Recopiez fidèlement le passage du texte sur la littérature de jeunesse qui commence par « On accepte volontiers » et se poursuit jusqu'à « et tant d’autres. ».

• _TEXTE_:
* * * * *

Le statut de la littérature de jeunesse dans le monde universitaire, en France comme en Amérique Latine et en Espagne, est loin d’être satisfaisant. Sauf dans quelques cas exceptionnels, la littérature pour la jeunesse n’est pas enseignée dans les facultés de lettres, mais dans les instituts pédagogiques... et encore!

On accepte volontiers l’idée d’offrir aux instituteurs une formation élémentaire en littérature pour la jeunesse, mais il est moins évident d’introduire des textes pour la jeunesse quand il s’agit d’un programme censé présenter le meilleur de la littérature d’un pays, d’une région ou d’une époque. Je m’en suis toujours voulu de ne pas avoir su introduire, entre les grands auteurs que j’ai présentés à mes étudiants (Octavio Paz, Nicolás Guillén, Mario Vargas Llosa, Cabrera Infante...) quelques-uns des grands auteurs latino-américains pour la jeunesse: José Marti, Horacio Quiroga, Gabriela Mistral et tant d’autres.

Si je reprends un jour l’enseignement je ne manquerai pas de payer cette dette. Surtout parce que mon expérience universitaire, elle, a laissé des traces dans mon travail d’écrivain. Mes articles sur le livre pour la jeunesse (une petite partie a été réunie dans un volume publié récemment en Argentine) ont beaucoup gagné grâce à mon passage à l’Université, mais ce qui est plus important, la lecture "savante" d’auteurs comme Octavio Paz et Cabrera Infante a enrichi ma façon de traiter la langue dans mes écrits pour la jeunesse.

* * * * *

• _DONNÉES PRÉSENTÉES_:
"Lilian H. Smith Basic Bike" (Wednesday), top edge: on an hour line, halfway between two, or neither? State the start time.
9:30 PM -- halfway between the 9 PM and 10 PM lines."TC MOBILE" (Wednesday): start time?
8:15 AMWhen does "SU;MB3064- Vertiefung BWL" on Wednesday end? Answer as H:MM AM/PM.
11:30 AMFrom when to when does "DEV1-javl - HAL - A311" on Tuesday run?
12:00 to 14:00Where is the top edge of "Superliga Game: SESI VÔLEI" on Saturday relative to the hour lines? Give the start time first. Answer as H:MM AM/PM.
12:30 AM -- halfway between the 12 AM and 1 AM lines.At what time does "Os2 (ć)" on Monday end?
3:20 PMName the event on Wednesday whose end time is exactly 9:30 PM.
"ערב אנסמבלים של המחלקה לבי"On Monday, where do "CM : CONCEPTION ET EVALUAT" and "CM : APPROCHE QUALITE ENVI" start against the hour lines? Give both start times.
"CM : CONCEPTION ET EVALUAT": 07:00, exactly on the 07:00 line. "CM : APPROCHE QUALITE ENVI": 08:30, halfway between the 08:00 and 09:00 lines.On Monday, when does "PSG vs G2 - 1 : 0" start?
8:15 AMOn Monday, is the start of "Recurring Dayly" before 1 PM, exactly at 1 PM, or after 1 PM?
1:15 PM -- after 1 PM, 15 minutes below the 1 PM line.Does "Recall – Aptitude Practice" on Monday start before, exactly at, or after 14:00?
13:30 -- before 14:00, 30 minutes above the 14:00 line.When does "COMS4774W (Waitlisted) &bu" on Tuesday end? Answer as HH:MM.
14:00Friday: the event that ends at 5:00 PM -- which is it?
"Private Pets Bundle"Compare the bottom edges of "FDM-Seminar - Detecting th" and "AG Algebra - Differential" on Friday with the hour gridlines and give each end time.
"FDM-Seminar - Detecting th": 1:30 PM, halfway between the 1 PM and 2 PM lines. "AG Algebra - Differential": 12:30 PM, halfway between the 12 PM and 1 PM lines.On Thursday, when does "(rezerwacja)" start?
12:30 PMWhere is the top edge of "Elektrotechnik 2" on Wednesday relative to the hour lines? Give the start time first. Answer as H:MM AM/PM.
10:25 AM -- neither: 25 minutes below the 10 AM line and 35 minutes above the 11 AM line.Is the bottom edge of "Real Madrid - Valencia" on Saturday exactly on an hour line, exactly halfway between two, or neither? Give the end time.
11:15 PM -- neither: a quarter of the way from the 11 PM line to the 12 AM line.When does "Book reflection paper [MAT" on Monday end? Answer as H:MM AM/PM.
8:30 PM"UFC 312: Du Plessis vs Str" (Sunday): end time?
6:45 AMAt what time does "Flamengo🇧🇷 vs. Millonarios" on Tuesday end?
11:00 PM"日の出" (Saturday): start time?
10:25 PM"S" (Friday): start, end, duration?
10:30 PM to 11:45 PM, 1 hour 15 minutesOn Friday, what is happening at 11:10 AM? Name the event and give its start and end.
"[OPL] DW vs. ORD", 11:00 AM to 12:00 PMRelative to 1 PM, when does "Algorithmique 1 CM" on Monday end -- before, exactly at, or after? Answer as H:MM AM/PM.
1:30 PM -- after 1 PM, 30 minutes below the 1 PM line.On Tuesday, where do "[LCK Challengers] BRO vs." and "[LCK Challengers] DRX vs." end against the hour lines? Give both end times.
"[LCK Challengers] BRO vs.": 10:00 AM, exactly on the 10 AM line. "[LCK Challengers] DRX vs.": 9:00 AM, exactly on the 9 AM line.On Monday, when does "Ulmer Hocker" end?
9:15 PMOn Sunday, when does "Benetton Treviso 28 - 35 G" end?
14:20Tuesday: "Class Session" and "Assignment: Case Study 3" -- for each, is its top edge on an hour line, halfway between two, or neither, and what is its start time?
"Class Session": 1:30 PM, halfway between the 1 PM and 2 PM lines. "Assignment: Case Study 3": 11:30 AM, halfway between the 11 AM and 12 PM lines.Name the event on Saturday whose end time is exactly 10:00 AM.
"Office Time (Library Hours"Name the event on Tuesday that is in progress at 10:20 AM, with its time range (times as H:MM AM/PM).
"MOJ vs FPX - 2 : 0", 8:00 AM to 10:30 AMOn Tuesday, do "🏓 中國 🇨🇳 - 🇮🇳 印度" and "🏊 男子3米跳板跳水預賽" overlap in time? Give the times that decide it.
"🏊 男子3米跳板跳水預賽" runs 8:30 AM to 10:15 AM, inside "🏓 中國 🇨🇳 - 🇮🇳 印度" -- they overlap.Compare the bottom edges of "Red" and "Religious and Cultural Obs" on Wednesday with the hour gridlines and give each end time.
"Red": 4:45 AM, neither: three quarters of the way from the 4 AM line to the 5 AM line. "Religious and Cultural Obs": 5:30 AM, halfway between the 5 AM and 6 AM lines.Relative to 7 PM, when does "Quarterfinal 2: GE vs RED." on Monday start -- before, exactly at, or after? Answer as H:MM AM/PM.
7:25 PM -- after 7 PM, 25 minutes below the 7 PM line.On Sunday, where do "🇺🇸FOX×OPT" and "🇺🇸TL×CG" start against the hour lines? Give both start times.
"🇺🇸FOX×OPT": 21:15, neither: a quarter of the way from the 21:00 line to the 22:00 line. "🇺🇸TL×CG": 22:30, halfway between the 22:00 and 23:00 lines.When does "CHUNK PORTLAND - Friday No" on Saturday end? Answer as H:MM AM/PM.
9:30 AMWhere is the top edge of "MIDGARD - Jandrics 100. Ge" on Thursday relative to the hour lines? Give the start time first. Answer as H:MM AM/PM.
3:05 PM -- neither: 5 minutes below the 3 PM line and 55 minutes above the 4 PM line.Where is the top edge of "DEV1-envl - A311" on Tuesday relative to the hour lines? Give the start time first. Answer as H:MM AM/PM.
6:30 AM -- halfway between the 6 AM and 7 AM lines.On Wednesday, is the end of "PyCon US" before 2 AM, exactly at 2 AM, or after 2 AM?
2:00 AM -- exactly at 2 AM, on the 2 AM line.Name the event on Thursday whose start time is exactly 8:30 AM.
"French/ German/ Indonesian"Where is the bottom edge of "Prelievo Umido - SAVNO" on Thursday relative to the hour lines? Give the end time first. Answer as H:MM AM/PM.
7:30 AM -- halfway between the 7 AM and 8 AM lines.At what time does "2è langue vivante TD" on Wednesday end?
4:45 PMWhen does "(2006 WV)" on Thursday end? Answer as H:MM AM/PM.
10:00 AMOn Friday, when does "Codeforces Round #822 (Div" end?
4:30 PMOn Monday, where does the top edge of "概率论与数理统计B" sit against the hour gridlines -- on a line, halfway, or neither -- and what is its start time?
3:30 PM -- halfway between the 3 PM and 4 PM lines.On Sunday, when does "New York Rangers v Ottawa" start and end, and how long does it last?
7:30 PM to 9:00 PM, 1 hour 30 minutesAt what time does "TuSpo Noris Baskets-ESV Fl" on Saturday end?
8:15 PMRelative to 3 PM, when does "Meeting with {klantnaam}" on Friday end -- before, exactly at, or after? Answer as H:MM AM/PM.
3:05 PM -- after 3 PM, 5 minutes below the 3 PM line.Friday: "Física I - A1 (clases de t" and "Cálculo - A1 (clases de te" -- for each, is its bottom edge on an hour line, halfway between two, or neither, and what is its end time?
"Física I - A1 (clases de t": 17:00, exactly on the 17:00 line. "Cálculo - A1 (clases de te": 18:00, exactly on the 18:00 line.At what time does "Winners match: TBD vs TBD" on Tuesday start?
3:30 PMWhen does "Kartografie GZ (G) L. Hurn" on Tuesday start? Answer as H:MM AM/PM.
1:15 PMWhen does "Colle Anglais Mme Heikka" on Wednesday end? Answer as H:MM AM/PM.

* * * * *

• _RÉPONSE_:
On accepte volontiers l’idée d’offrir aux instituteurs une formation élémentaire en littérature pour la jeunesse, mais il est moins évident d’introduire des textes pour la jeunesse quand il s’agit d’un programme censé présenter le meilleur de la littérature d’un pays, d’une région ou d’une époque. Je m’en suis toujours voulu de ne pas avoir su introduire, entre les grands auteurs que j’ai présentés à mes étudiants (Octavio Paz, Nicolás Guillén, Mario Vargas Llosa, Cabrera Infante...) quelques-uns des grands auteurs latino-américains pour la jeunesse: José Marti, Horacio Quiroga, Gabriela Mistral et tant d’autres.